DUBAI (Reuters) - Saudi Arabia’s economy grew in the second quarter at its fastest pace for over a year but the private sector remained sluggish, weighed down by austerity steps and a drive to push more Saudi citizens into jobs, official data showed on Sunday.
Gross domestic product, adjusted for inflation, expanded 1.6 percent from a year earlier in the April-June quarter. That was up from 1.2 percent in the first quarter and the fastest growth since the fourth quarter of 2016.
But the pick-up was mainly due to the government sector, where growth jumped to 4.0 percent from 2.7 percent as authorities boosted spending, the data showed.
The private sector, which is crucial to Riyadh’s attempts to create more jobs and cut a record 12.9 percent unemployment rate among Saudi citizens, expanded just 1.8 percent, up from 1.1 percent in the first quarter.

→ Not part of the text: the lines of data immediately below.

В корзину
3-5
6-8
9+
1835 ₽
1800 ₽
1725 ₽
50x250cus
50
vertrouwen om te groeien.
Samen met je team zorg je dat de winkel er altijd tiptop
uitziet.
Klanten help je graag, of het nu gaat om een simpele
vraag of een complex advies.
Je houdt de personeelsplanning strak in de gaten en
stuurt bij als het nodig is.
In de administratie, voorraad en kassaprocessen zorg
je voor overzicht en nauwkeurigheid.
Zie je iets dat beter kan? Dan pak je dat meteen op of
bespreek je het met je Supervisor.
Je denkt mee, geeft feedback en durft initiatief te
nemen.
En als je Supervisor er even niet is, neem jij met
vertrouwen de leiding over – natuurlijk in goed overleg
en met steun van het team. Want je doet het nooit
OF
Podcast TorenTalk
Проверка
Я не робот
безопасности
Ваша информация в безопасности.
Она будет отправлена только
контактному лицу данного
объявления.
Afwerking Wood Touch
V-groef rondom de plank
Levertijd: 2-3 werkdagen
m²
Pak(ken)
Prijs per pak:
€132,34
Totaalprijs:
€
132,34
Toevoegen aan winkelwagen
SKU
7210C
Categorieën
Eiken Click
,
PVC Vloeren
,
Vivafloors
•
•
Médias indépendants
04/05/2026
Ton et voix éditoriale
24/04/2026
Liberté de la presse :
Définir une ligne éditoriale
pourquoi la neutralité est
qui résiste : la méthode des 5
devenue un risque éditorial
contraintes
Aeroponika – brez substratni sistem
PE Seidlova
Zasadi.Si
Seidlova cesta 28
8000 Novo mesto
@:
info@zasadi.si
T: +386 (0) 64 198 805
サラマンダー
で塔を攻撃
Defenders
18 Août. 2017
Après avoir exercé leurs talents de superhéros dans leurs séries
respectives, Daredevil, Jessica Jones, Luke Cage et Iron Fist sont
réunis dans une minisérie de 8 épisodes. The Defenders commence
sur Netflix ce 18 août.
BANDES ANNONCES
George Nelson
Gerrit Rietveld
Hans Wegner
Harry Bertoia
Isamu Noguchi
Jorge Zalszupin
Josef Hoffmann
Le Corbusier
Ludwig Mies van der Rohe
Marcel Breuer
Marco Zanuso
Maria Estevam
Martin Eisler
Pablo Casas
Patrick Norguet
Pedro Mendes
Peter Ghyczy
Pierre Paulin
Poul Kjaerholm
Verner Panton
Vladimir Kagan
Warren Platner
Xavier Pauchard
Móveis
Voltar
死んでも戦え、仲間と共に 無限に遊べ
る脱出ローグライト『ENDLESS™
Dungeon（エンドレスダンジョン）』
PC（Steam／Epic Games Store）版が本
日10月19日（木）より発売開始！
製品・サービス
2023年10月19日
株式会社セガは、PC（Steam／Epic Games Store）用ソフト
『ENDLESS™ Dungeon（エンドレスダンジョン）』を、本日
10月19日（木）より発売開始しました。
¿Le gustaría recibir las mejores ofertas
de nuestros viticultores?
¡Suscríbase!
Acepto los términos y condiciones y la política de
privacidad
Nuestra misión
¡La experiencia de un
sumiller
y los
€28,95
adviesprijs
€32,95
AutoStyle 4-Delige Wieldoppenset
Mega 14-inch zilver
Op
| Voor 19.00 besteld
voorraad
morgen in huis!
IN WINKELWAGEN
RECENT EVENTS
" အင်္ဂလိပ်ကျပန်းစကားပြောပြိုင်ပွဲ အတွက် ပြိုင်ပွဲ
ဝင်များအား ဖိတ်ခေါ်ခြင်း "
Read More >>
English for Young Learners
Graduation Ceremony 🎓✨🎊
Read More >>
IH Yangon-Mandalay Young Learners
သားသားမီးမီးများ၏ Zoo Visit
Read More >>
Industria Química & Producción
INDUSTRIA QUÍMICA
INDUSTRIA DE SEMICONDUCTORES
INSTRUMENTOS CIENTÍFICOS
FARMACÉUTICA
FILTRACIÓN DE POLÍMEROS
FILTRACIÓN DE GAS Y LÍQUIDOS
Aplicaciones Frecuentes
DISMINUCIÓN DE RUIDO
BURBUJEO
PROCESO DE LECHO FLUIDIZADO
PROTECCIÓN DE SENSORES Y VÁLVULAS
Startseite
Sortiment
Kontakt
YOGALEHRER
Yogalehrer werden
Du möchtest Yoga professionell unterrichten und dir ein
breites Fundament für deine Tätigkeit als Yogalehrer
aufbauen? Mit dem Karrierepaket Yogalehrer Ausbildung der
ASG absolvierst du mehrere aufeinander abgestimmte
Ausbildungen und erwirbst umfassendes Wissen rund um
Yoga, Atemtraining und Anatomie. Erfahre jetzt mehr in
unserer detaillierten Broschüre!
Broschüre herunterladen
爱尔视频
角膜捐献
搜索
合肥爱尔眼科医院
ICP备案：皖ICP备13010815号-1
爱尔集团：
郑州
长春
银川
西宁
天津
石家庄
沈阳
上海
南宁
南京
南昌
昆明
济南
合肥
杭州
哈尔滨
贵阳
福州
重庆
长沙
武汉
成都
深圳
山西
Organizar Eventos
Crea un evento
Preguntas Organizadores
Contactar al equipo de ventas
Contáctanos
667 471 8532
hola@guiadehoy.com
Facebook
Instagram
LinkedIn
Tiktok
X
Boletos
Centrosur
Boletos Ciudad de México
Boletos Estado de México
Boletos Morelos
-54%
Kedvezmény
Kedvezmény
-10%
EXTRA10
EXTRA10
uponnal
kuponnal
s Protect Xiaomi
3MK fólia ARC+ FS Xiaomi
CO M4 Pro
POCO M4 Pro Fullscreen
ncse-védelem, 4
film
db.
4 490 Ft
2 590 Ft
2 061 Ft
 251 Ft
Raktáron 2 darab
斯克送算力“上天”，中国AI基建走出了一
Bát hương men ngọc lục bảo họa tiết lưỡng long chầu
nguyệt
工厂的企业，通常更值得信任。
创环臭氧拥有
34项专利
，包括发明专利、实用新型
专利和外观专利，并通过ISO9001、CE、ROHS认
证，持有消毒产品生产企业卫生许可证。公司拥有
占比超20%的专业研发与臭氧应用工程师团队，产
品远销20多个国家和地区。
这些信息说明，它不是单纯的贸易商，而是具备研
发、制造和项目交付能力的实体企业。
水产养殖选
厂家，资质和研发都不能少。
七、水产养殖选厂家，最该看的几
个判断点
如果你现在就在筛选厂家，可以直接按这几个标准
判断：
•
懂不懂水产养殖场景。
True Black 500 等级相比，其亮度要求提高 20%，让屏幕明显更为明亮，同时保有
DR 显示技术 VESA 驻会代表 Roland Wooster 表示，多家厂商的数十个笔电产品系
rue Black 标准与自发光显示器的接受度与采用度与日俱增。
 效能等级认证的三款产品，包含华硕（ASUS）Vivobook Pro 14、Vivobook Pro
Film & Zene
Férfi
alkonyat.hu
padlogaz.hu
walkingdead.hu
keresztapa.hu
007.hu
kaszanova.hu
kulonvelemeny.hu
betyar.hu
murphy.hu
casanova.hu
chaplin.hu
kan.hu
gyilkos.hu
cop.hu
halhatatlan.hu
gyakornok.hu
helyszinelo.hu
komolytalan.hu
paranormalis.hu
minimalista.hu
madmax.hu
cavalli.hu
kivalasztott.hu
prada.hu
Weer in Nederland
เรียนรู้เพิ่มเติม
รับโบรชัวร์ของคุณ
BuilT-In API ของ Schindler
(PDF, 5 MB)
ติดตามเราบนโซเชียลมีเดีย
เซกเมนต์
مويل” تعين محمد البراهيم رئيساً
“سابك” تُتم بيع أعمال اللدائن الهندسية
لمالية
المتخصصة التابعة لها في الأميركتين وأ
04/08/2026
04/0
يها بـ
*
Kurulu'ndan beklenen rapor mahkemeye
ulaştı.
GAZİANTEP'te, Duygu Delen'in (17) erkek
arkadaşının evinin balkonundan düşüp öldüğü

Private businesses have been hit hard by tax rises and other steps to narrow the government’s budget deficit, and by quotas and fees which make it more expensive to hire foreign workers and pressure firms to employ Saudis instead.
Hundreds of thousands of foreign workers have left the country in the past 12 months, hurting domestic demand and causing the economy to shrink last year for the first time since the global financial crisis in 2009.
Monica Malik, chief economist at Abu Dhabi Commercial Bank, said the pattern revealed by the GDP data was likely to persist at least through the second half of the year.
“For the time being, it will be up to the government to stimulate growth as relatively little will be coming from the private sector,” she said.
Malik said the government appeared able and willing to do more to support the economy, partly because a surge in oil prices in recent months had boosted state revenues.
The finance ministry said on Sunday that it expected to increase state spending by over 7 percent next year, with projected revenues in 2019 jumping 11 percent to 978 billion riyals ($260.8 billion).
Finance Minister Mohammed al-Jadaan said the government would soon announce policies to support the private sector in areas such as industry and tourism, though he gave no details.
Malik also predicted overall GDP growth would accelerate considerably in the second half of this year because of the oil sector, which grew 1.3 percent in the second quarter. A deal among global producers to cut oil output was eased in mid-2018.
The International Monetary Fund has projected Saudi GDP will grow 1.9 percent this year.